[EXERCISE] Copy the text of the listing below word for word, leaving out the pictures.
#### MATERIAL FOR THIS TASK ####
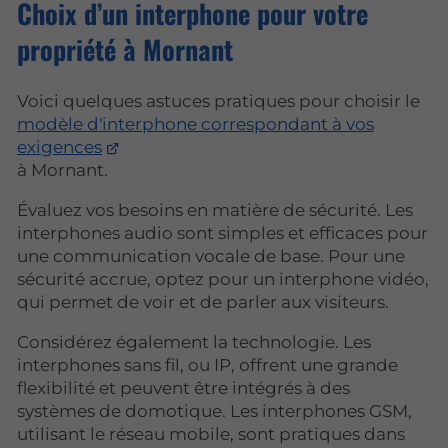
Choix d’un interphone pour votre
propriété à Mornant
Voici quelques astuces pratiques pour choisir le
modèle d'interphone correspondant à vos
exigences
à Mornant.
Évaluez vos besoins en matière de sécurité. Les
interphones audio sont simples et efficaces pour
une communication vocale de base. Pour une
sécurité accrue, optez pour un interphone vidéo,
qui permet de voir et de parler aux visiteurs.
Considérez également la technologie. Les
interphones sans fil, ou IP, offrent une grande
flexibilité et peuvent être intégrés à des
systèmes de domotique. Les interphones GSM,
utilisant le réseau mobile, sont pratiques dans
####
[EXERCISE ANSWER]
Choix d’un interphone pour votre
propriété à Mornant
Voici quelques astuces pratiques pour choisir le
modèle d'interphone correspondant à vos
exigences
à Mornant.
Évaluez vos besoins en matière de sécurité. Les
interphones audio sont simples et efficaces pour
une communication vocale de base. Pour une
sécurité accrue, optez pour un interphone vidéo,
qui permet de voir et de parler aux visiteurs.
Considérez également la technologie. Les
interphones sans fil, ou IP, offrent une grande
flexibilité et peuvent être intégrés à des
systèmes de domotique. Les interphones GSM,
utilisant le réseau mobile, sont pratiques dans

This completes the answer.